A few weeks ago I was visiting Jerusalem. As in my previous two visits, this one was for a meeting, rather than with the express purpose of pilgrimage. But of course I visited many places of great significance: the Mount of Olives, the Garden of Gethsemane, the Tomb of the Virgin Mary (Theotokos), and of course the way of the cross, and the Church of the Holy Sepulcher, where Jesus was lain and from where he rose.
People will experience such visits in different ways. Evidently they do: some are weeping, some are taking selfies while flashing peace signs. My experience, especially at my first visit, was of an acute rift, between the way I thought I ought to feel and how I actually felt. Here I am at the tomb of Christ. Shouldn’t I be utterly struck down off my feet by the holiness? The tragedy of the crucifixion and the grace of God’s mercy? The glorious Resurrection?
Here’s a photo I took, of the blinding light shining from above, at the Holy Sepulcher. Why wasn’t this happening in my own heart? I’m just standing here. Am I callous?
Well, surely I am callous – there is so much that I don’t perceive about God, myself, and the world, and that is something to work on for my whole life. But guess what: thinking of how I ought to feel is nearly always a complete waste of time. It’s a misuse of mental and spiritual energy. It is a distraction from the here-and-now, which is where I really ought to be.
I posted earlier about presenting my true self before God – maybe this is an extension of that goal. Be who you are, where you are. “Mindfulness” means being consciously in the present – that’s very different from “having feelings,” or thinking about those you “should be having.”

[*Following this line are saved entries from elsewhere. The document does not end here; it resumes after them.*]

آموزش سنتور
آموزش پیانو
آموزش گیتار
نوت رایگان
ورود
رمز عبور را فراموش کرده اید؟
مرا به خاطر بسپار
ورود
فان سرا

As for visits to holy places—they’re an interesting test case of all of this, because we’re liable to build up unreasonable expectations of their effect on us. We can’t know what that effect will be, neither can we predict when it will come, if ever. It might be a good bit of time after (or before) the event itself. It may take place with or through other people.
In my case, for this particular visit, I found that one way to get out of my own head was to experience the communality of my visit. I thought of all the people around me. I watched—as free from judgment or evaluation as possible—others as they approached Gethsemane, Mary’s Tomb, Christ’s Tomb. And I prayed—free of any emotion—for and with them. Then there are all the people who have been and will be visiting. These places are “sanctified” not only by what happened there 2,000 years ago but by the nearly incessant stream of people who have been coming to them ever since, with reverence. These are what the Russians would call “enprayed (намоленные)” places. That’s something right there: joining this perpetual current of Godward energy.
Finally, I guess there is one place among all of them in Jerusalem that does pretty consistently move me. No point in telling you what it is, because your experience will be your own, if you ever get there. A lot of people just pass by it on the way to something “bigger.” But that place gets to me.
When I told my mother, the 91-year-old Vera Bouteneff, about my experience of Jerusalem this time around, I was amazed by what she told me. When she went to that city, some fifty years ago, she too had a terrible feeling that she should be more moved than she was. We talked about all that. And then she told me that there is this one place that moved her and my father in a way more than the others. And it was the very same place that tugs my own heart.